--- BEGIN Supplied information ---

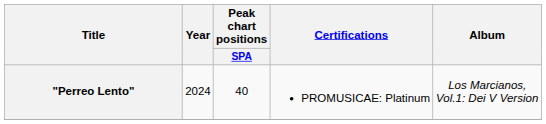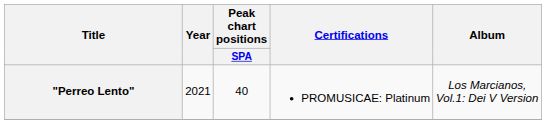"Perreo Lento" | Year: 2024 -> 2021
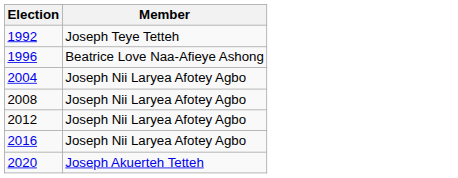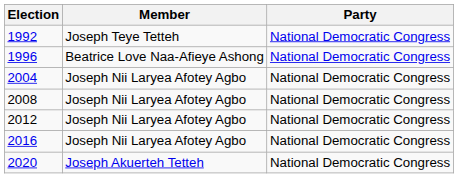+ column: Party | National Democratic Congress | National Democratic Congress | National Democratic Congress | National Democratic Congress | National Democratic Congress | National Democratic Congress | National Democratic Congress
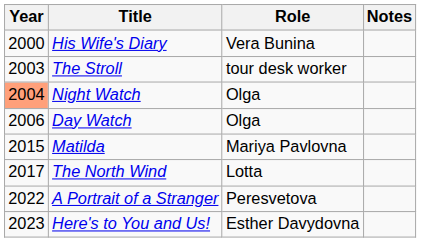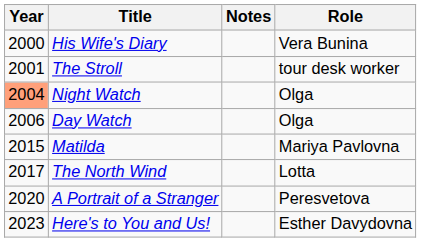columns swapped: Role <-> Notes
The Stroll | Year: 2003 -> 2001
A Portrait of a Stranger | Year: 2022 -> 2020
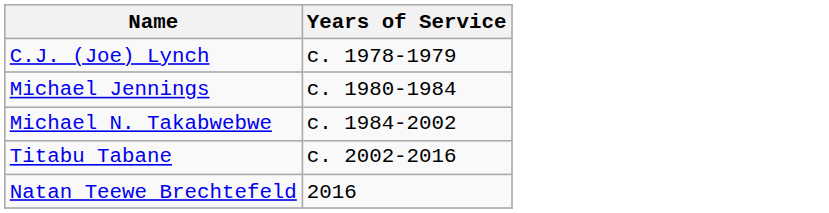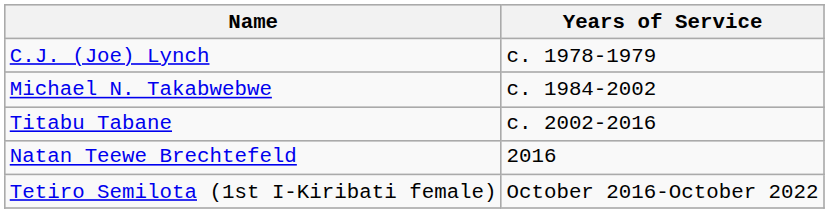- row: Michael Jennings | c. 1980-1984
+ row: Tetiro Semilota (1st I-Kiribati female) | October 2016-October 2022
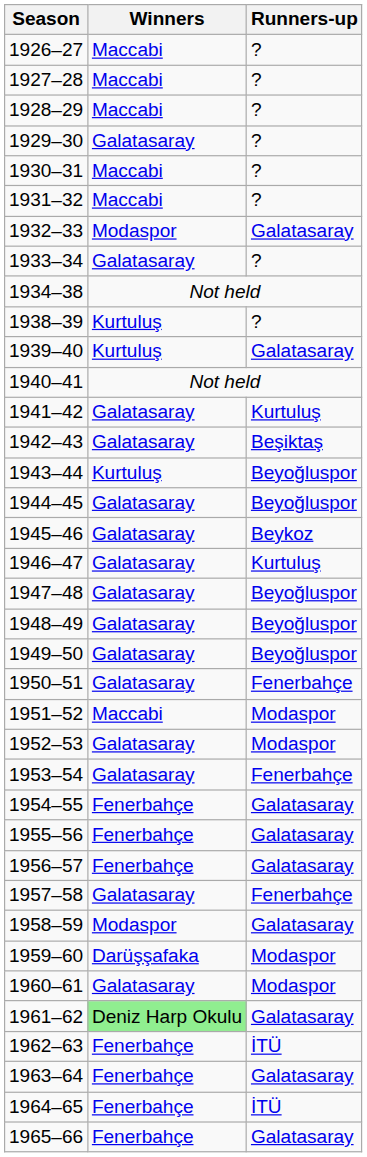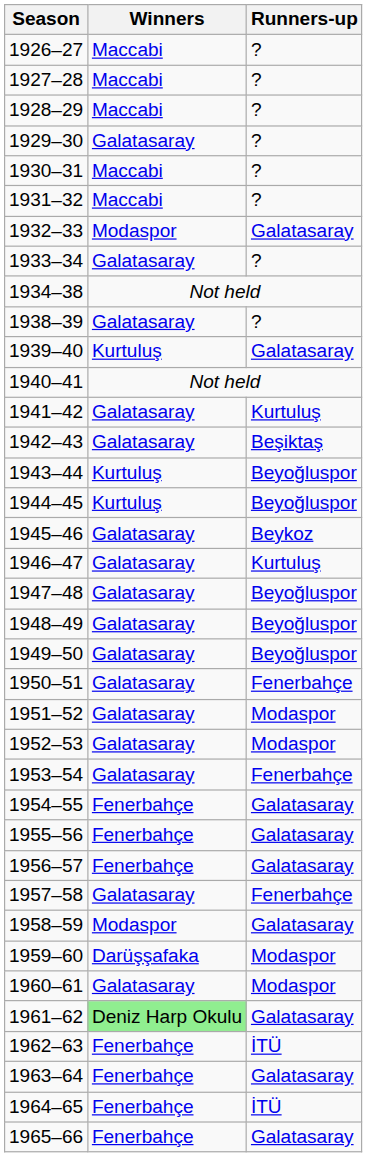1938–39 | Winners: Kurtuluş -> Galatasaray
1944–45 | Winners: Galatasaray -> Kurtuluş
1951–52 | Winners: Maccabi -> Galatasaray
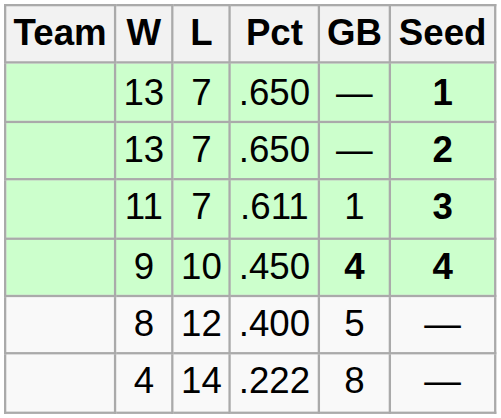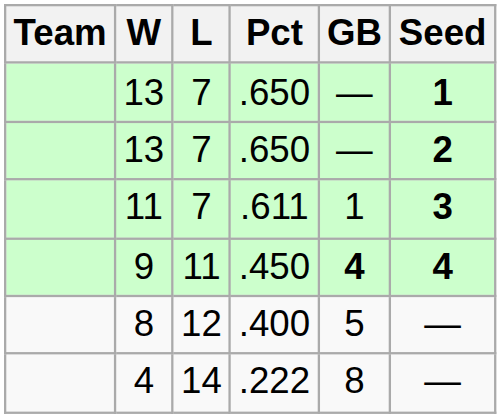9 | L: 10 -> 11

--- END Supplied information ---

Aim of the exercise: Copy every line of the material above character for character, omitting the pictures.

Task output:
"Perreo Lento" | Year: 2024 -> 2021
+ column: Party | National Democratic Congress | National Democratic Congress | National Democratic Congress | National Democratic Congress | National Democratic Congress | National Democratic Congress | National Democratic Congress
columns swapped: Role <-> Notes
The Stroll | Year: 2003 -> 2001
A Portrait of a Stranger | Year: 2022 -> 2020
- row: Michael Jennings | c. 1980-1984
+ row: Tetiro Semilota (1st I-Kiribati female) | October 2016-October 2022
1938–39 | Winners: Kurtuluş -> Galatasaray
1944–45 | Winners: Galatasaray -> Kurtuluş
1951–52 | Winners: Maccabi -> Galatasaray
9 | L: 10 -> 11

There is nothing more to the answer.